Netbook sales have soared in recent months, largely due to the release of Intel's low-cost Atom processor. Although Taiwanese chip vendor Via Technologies, which provides the C7 processor used in HP's Mini-Note 2133 netbook, has a foothold in this market, Intel hasn't faced any competition from AMD in this space. But that appears set to change.

"We do have strategies together with our OEMs for pushing our solutions both down into smaller form factors and lower notebook price points," said Dirk Meyer, AMD's president and CEO, during a Thursday conference call with financial analysts.

Meyer said describing AMD's plans for the netbook segment required a "complicated answer" not suited to a phone conversation. Instead, the company will outline its thoughts at an analyst meeting in November, where the company will discuss its long-term product roadmaps for different market segments. That meeting is scheduled for Nov. 13.
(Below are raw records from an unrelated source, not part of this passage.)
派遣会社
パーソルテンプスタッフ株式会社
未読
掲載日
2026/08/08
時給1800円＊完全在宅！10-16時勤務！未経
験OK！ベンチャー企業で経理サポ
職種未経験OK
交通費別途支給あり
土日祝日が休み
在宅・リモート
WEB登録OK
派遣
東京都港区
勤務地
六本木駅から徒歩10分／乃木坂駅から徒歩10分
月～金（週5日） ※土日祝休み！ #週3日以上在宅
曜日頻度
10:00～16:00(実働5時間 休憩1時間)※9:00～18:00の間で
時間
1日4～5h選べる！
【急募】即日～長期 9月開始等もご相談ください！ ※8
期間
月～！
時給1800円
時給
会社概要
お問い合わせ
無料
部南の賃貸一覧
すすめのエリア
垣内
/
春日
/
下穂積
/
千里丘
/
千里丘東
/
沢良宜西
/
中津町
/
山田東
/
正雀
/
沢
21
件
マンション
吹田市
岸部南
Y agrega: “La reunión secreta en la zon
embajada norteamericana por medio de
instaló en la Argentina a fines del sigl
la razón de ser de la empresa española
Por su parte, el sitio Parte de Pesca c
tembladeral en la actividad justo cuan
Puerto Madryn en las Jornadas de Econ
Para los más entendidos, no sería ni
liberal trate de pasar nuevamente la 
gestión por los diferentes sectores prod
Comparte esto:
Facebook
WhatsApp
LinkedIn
Hints of what AMD may be thinking can be drawn from the blog of Pat Moorhead [CQ], AMD's vice president of advanced marketing, who has spent a considerable amount of time writing about netbooks and their limitations in recent months.

Last month, Moorhead documented his experience using MSI's Atom-powered Wind laptop during an August trip to Florida. His biggest complaints? Lackluster battery life and poor video performance.
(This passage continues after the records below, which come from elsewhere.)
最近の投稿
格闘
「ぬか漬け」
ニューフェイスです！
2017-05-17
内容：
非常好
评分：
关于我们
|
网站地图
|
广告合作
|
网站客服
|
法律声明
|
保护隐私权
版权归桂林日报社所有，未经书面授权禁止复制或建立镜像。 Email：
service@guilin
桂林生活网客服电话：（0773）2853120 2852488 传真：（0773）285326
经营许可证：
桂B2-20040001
Like Intel executives, who pitch netbooks as second computers rather than primary machines, Moorhead's verdict was that users should opt for a more powerful system if they want to use their computer for multimedia. "If you want to do anything other than surfing basic, light Web sites at home without the bells and whistles, go for the full-size notebook, not one of these cheap mini-notebooks," he wrote.

Intel limits the specifications, such as screen size, of computers based on its Atom chips to segment the laptop market and avoid eating into sales of PCs based on more profitable chips. But those limitations offer room for competitors like AMD to enter the market with competing products that have more powerful capabilities.

One possibility is to add a faster graphic processors and increase the multimedia performance of these small laptops -- something that would be relatively easy for AMD to do with its existing range of ATI graphics chips and integrated chipsets.